(Records supplied Opens)

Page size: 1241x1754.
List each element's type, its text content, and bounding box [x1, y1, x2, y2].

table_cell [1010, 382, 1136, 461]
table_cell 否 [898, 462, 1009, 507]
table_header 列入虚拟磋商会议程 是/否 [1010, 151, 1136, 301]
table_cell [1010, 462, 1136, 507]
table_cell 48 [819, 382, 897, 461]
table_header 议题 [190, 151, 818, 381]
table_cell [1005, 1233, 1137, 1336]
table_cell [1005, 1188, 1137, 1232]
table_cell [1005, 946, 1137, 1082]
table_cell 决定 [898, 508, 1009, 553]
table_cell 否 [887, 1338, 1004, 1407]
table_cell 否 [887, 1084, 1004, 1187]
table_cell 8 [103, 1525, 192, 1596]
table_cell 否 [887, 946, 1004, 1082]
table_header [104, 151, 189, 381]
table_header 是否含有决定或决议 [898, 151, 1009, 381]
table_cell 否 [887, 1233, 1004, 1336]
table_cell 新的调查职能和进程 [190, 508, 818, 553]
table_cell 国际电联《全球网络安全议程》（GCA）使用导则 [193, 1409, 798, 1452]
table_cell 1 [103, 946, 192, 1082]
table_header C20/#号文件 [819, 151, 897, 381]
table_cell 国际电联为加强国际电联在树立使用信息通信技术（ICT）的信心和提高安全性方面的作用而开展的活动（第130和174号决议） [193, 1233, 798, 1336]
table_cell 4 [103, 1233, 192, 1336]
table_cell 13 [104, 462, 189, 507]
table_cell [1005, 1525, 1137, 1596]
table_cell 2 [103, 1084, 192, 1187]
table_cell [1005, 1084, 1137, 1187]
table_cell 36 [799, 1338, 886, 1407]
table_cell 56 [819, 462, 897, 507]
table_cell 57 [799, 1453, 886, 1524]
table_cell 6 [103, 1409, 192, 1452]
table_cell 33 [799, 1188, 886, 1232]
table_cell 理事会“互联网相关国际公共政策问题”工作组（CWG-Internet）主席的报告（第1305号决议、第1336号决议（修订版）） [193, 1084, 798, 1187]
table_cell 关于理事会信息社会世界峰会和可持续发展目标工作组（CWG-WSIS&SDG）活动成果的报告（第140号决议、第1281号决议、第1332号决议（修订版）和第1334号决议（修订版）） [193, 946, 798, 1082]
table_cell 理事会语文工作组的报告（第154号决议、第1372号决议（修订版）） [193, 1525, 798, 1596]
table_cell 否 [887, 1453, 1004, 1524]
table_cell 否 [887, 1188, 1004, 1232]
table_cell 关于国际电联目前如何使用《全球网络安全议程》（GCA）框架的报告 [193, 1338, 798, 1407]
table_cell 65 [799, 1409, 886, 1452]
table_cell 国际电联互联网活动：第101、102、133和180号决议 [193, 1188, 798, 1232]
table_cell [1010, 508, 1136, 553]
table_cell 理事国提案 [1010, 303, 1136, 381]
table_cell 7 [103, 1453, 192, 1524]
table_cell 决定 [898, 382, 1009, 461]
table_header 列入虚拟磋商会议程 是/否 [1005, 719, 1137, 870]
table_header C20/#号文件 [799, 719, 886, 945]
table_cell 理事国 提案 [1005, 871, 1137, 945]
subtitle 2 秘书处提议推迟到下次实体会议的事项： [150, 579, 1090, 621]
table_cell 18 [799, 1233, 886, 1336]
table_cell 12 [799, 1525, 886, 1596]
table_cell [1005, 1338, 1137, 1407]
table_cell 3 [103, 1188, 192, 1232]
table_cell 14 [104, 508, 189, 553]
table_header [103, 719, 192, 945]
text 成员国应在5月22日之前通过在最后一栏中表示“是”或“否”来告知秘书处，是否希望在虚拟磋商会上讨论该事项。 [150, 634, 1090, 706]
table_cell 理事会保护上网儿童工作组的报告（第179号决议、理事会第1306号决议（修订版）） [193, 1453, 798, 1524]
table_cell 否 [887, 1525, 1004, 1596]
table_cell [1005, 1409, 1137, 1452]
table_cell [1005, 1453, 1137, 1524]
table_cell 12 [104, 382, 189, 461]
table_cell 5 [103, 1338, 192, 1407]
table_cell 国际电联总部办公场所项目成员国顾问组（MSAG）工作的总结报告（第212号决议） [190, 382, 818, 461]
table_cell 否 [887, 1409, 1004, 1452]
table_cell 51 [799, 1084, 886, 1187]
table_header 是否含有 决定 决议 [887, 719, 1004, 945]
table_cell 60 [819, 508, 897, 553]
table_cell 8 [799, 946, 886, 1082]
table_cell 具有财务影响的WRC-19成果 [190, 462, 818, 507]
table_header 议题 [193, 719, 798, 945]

(Records supplied Closes)

*Your task*
Filter the entries down to the lines that hold "全球网络安全议程". Copy those lines.

*Result of this exercise*
table_cell 国际电联《全球网络安全议程》（GCA）使用导则 [193, 1409, 798, 1452]
table_cell 关于国际电联目前如何使用《全球网络安全议程》（GCA）框架的报告 [193, 1338, 798, 1407]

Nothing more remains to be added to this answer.